# Activity:
Where "wrist" appears in a line of the entries below, that line should be copied.

*** Opening Data section ***

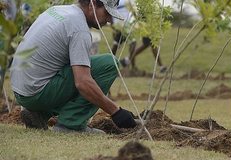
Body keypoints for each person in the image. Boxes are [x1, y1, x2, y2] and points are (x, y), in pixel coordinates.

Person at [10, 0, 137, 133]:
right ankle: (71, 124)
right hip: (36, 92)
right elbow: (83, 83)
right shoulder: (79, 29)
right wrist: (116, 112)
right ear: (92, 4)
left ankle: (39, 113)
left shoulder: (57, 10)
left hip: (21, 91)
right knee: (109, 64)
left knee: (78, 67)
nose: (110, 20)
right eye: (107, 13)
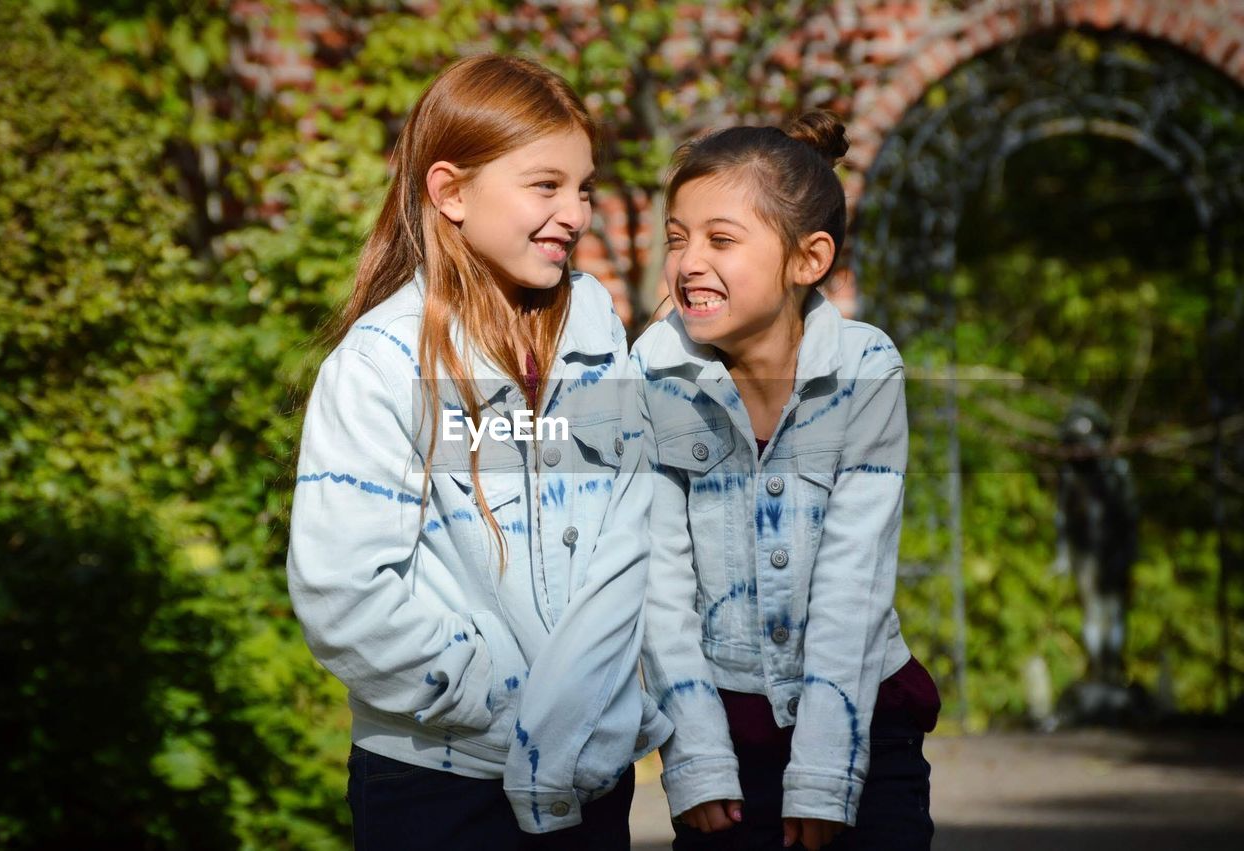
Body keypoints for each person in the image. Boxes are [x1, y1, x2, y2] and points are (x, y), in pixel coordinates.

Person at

*** Closing Data section ***
*** Opening Data section ***

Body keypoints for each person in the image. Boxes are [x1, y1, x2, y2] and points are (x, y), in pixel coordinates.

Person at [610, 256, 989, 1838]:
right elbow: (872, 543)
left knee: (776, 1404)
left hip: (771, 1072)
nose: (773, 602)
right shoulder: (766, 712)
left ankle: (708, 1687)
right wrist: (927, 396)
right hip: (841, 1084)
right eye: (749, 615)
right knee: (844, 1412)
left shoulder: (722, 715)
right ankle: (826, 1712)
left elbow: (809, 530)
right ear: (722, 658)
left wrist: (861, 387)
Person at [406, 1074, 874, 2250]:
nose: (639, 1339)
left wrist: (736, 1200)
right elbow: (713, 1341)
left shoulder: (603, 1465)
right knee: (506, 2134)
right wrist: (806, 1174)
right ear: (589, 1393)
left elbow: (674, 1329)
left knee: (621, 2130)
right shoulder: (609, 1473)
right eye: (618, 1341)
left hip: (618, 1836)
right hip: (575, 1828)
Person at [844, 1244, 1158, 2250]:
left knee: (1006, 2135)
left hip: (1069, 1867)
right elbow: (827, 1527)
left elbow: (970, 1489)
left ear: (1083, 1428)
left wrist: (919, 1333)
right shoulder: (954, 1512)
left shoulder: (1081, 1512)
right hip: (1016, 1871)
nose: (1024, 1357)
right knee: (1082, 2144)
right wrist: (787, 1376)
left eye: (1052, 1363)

*** Closing Data section ***

# Solution for this problem:
right wrist: (116, 112)
right wrist: (927, 396)
left wrist: (861, 387)
left wrist: (736, 1200)
right wrist: (806, 1174)
left wrist: (919, 1333)
right wrist: (787, 1376)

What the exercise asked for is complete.